**Artikel**
"""

»Urbanliner« der BVG: Längste Tram rollt an

BVG stellt den längsten Straßenbahnwagen der Berliner Geschichte vor

Ohne Fahrgäste versprühen die neuen Straßenbahnen fast Tanzsaalatmosphäre.
Ohne Fahrgäste versprühen die neuen Straßenbahnen fast Tanzsaalatmosphäre.

Der Regierende Bürgermeister Kai Wegner (CDU) freut sich »wahnsinnig«, für Betriebesenatorin Franziska Giffey (SPD) ist es »ein ganz besonderer Moment«, für BVG-Betriebsvorstand Rolf Erfurt und Verkehrssenatorin Ute Bonde (CDU) ist es ein »Stolzmoment«.

"""

**Aufgaben**
1. Was stellt die BVG laut dem Artikel vor?
2. Sag bei jeder Aussage, ob sie zum Artikel passt, mit Ja oder Nein, und zitiere die Worte, die es zeigen: (a) Kai Wegner ist in der CDU. (b) Ute Bonde ist Verkehrssenatorin. (c) Rolf Erfurt nennt es einen ganz besonderen Moment.

**Datensätze**
"""

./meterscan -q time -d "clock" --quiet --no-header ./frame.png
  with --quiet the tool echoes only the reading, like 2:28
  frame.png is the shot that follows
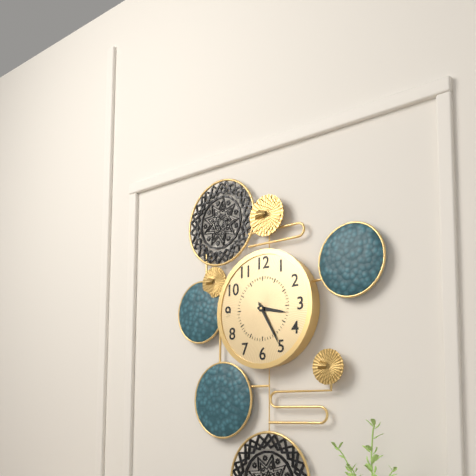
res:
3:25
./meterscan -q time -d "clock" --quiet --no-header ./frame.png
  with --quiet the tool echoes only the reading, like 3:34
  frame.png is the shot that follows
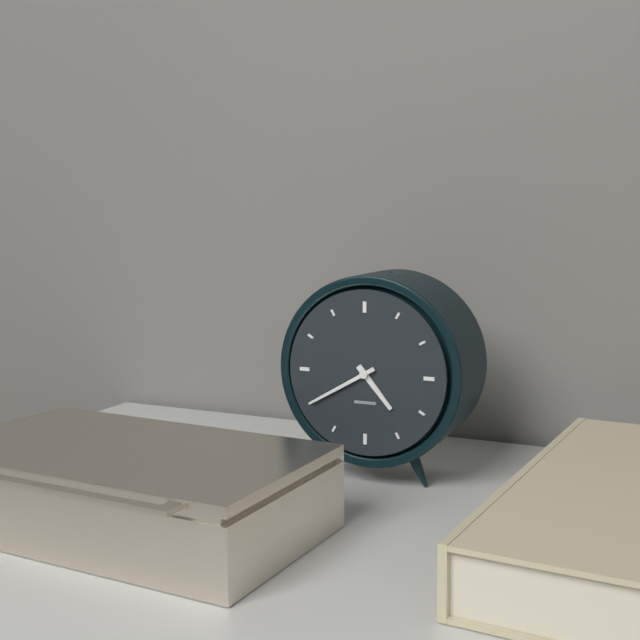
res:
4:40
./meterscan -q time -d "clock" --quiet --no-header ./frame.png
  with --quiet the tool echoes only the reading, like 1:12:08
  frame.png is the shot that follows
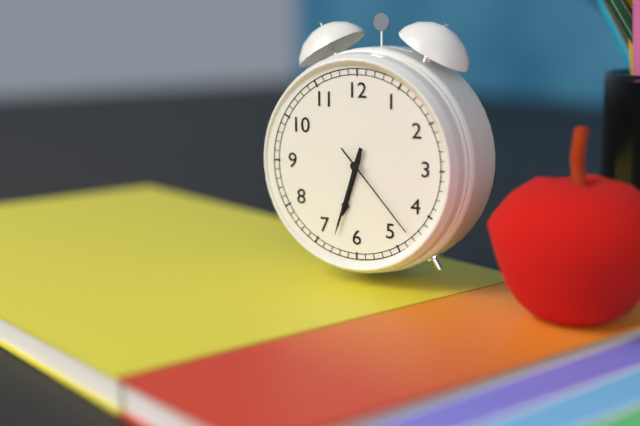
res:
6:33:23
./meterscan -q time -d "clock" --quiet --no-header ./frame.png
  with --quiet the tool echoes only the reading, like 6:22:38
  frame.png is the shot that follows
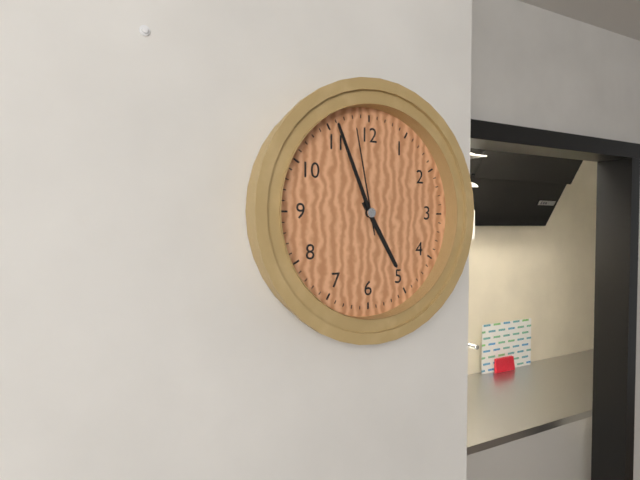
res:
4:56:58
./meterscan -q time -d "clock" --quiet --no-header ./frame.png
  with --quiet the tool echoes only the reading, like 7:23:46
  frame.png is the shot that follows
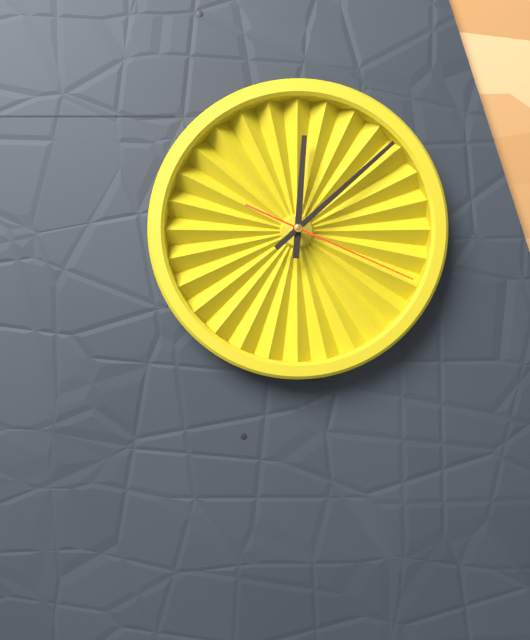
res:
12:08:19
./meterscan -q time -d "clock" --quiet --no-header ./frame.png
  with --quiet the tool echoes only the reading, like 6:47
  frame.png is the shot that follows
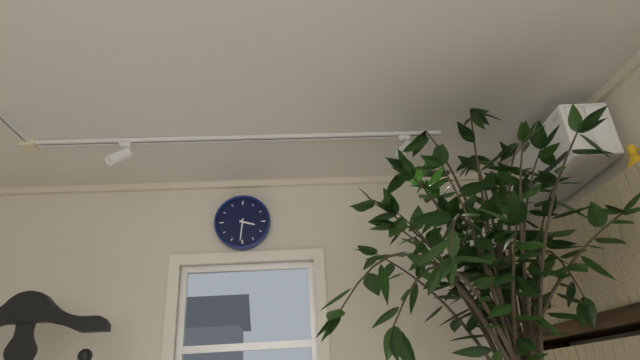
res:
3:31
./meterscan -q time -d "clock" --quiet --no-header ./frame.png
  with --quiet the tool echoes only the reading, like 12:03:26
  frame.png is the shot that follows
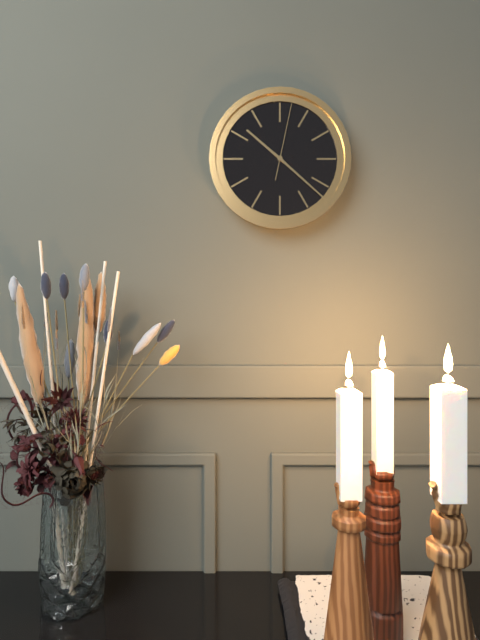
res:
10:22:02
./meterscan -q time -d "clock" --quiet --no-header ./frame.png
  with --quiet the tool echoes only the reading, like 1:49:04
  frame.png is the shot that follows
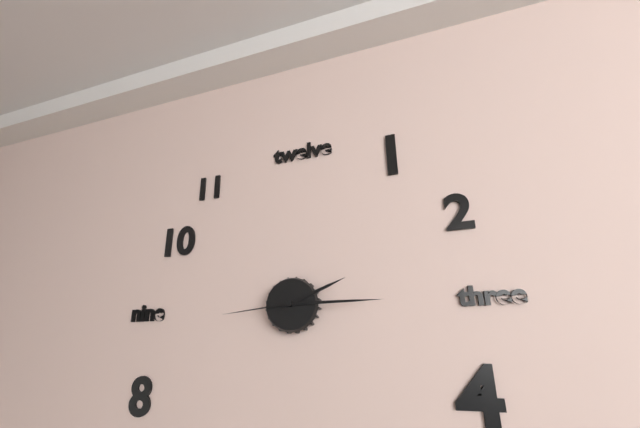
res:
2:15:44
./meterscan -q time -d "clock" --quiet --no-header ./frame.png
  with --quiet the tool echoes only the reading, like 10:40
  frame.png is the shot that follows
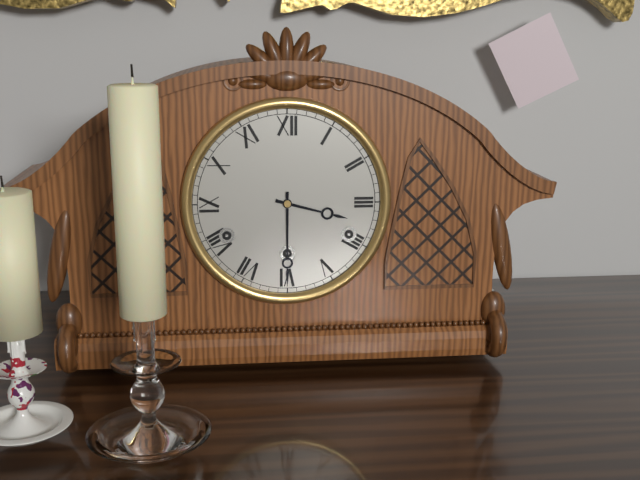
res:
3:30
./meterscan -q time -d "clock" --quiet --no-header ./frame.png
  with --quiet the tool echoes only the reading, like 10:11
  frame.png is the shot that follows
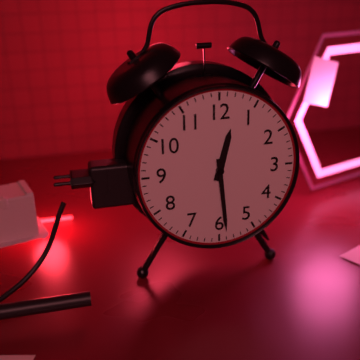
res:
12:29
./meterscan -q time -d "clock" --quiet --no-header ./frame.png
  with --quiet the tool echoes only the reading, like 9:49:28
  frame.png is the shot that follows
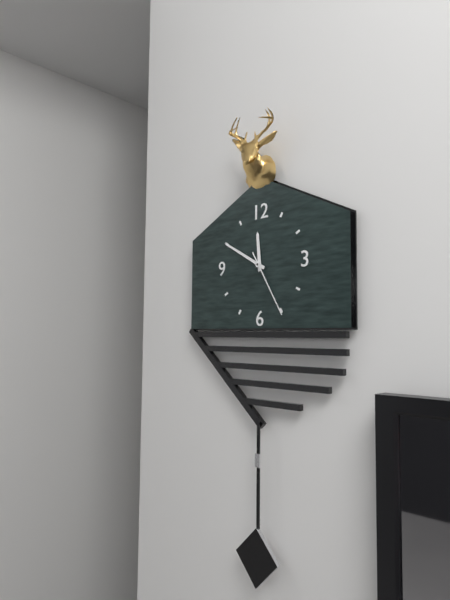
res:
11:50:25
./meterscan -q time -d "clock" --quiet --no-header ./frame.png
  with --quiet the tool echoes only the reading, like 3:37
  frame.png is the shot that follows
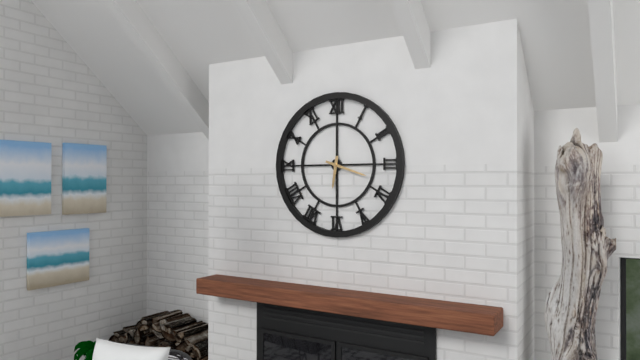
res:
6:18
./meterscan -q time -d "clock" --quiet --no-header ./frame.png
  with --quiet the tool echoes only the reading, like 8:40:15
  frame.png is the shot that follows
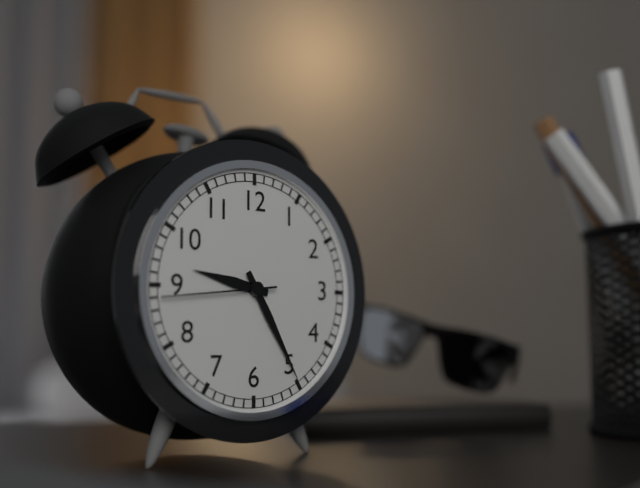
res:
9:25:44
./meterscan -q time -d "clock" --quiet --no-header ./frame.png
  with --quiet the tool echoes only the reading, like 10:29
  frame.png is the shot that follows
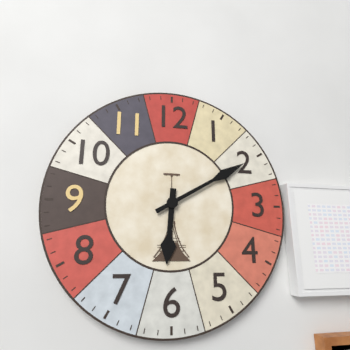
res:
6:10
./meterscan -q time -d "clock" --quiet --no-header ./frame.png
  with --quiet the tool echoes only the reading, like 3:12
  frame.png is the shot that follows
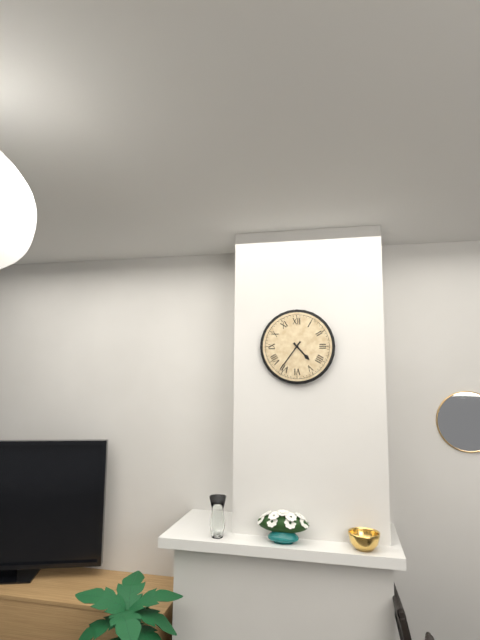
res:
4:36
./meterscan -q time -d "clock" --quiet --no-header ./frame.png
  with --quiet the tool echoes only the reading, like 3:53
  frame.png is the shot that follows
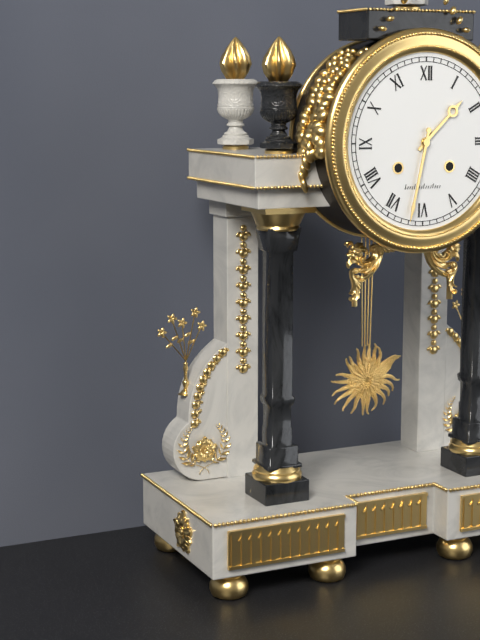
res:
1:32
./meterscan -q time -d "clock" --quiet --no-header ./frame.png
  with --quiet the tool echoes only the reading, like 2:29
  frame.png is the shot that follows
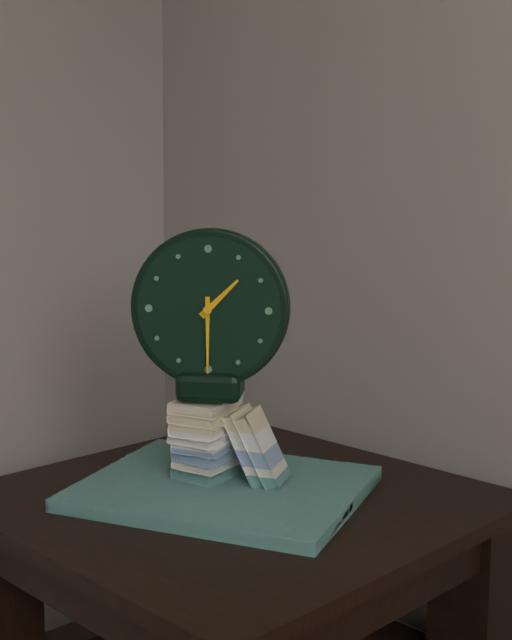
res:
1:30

"""

**Antworten**
1. Den längsten Straßenbahnwagen der Berliner Geschichte.

2.
(a) Ja: „Der Regierende Bürgermeister Kai Wegner (CDU)“
(b) Ja: „Verkehrssenatorin Ute Bonde (CDU)“
(c) Nein: „für BVG-Betriebsvorstand Rolf Erfurt und Verkehrssenatorin Ute Bonde (CDU) ist es ein »Stolzmoment«“